There was a time when Harry Belafonte was one of the biggest, most revered, and important entertainers in America, and the world. There was no realm of entertainment he had not conquered, and from there he moved into the realm of political activism. He worked side-by-side with Dr. Martin Luther King, and was crucial in recruiting other entertainers in his many political causes. Remember the USA for Africa movement in the 1980s that helped battle famine and resulted in the mega-hit song “We are the World”? Yeah, well, Belafonte was one of the key driving forces in that whole thing. He also was an active and vocal participant in the protest to end apartheid in South Africa. Basically, in addition of dominating the charts and winning awards, Harry Belafonte spent much of his adult life on the front lines in the battles for human rights globally.
Susanne Rostock’s documentary Sing Your Song profiles the life and career of Harry Belafonte, both as an entertainer and as an activist. The result is a fascinating glimpse at an incredible life that is at times a bit too cursory and abbreviated, but nonetheless engaging an inspiring.

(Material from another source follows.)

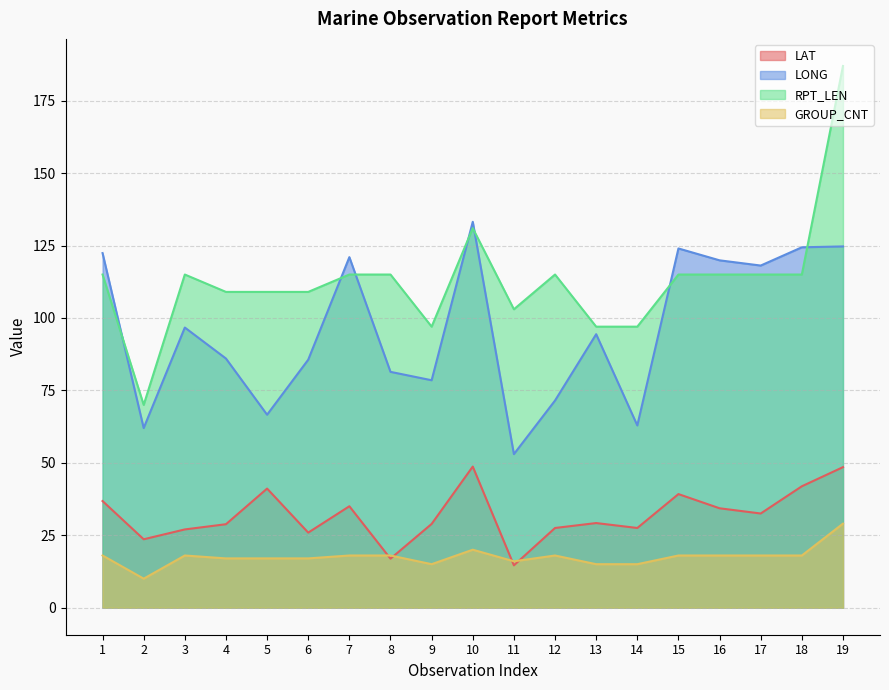

How many data points does each series have?

19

Belafonte himself hosts and narrates the film, which gives it the personal, autobiographical feel of a memoir captures at 24 frames per second. Rostock and Belafonte start with his childhood, born into poverty in Harlem, New York, and then sent off to live with relatives in poverty in Jamaica. It was during his early adulthood, while working as a janitor in New York, that he discovered the world of theater, which forever set the course of his life from that point forward. Interestingly, parts Belafonte’s narrative is similar to his friend and contemporary, Sidney Poitier, who is one of the many famous faces that pop up throughout Sing Your Song.
Belafonte’s experiences as an entertainer gave him the opportunity to tour America at a time when segregation was still the law of the land in much of the country. This discrimination and inequality galvanized the young performer, transforming him into a human rights activist, which propelled him on to a completely different kind of stage. And this is where Sing Your Songis at its most interesting and compelling. Yes, Belafonte’s recollection of his life in show business is fascinating, but it is when that life intersected with the Civil Rights Movement that his life became something more profound than a bunch of hit records, stage performances, and television appearances. Ultimately, this documentary is as much about an entertainer as it is about America’s struggle with Civil Rights during the second half the twentieth century.

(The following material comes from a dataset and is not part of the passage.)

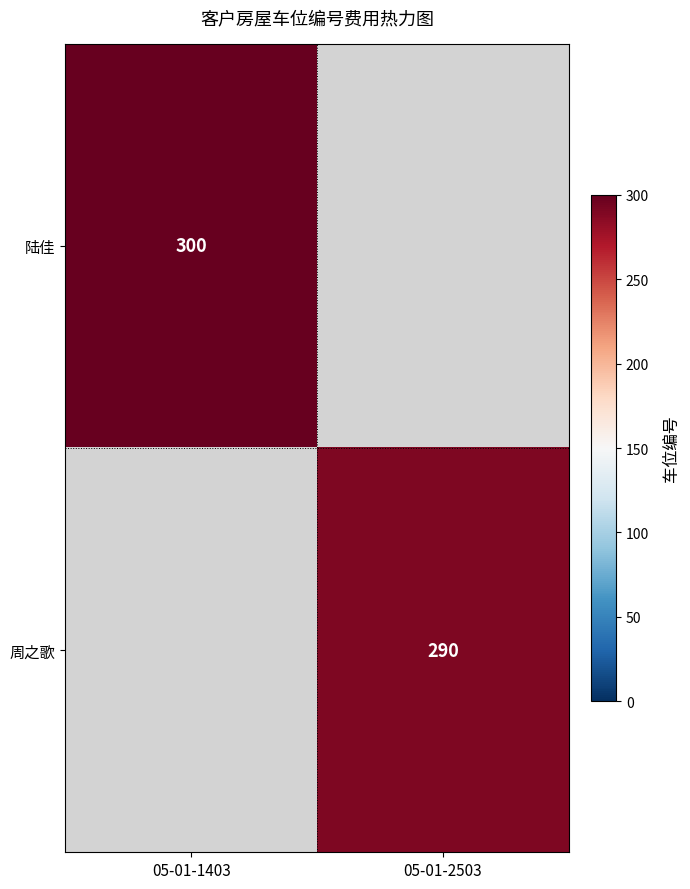

Is it true that 周之歌 equals 457.0 at 05-01-2503?

False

Sing Your Songis at its best when it explores Belafonte’s like as an activist, and as an activist/entertainer. Here is a man who was so popular that he was chosen to interview Senator John Kennedy on television, who marched side-by-side with Dr. King, and who helped bring other celebrities into the Civil Rights Movement. The late Charlton Heston, remembered for his later-in-life conservative ramblings and pro-gun proclamations, was a key player amongst white celebrities recruited by Belafonte, and one of the many people who show up in archival footage. For those not well versed in the history of entertainers-as-activists, seeing actors like Heston, Paul Newman, and Marlon Brando (a close friend and classmate of Belafonte) speaking out for Civil Rights may come as a surprise, but these were some of the famous faces lending credibility to a cause that was being viewed with uncertainty in some parts of America.
If there is any type of significant flaw to be found in Sing Your Song it is that at 104 minutes it runs too short, resulting in some aspects of Belafonte’s life and career to be covered with only the briefest of glimpses. There are so many incredible performances and pieces of archival footage that are only seen as quick snippets, that it is difficult to not come away wanting to see more of Belafonte as an entertainer in action. At the same time, the film is at its best when focusing on the man as an activist, which is where the greatest strengths of the documentary can be found. It would have been nice to have an extra half hour to an hour of both performances and deeper exploration of Belafonte’s political work, but what we are given works just fine. This is a great documentary that is as entertaining as it is enlightening.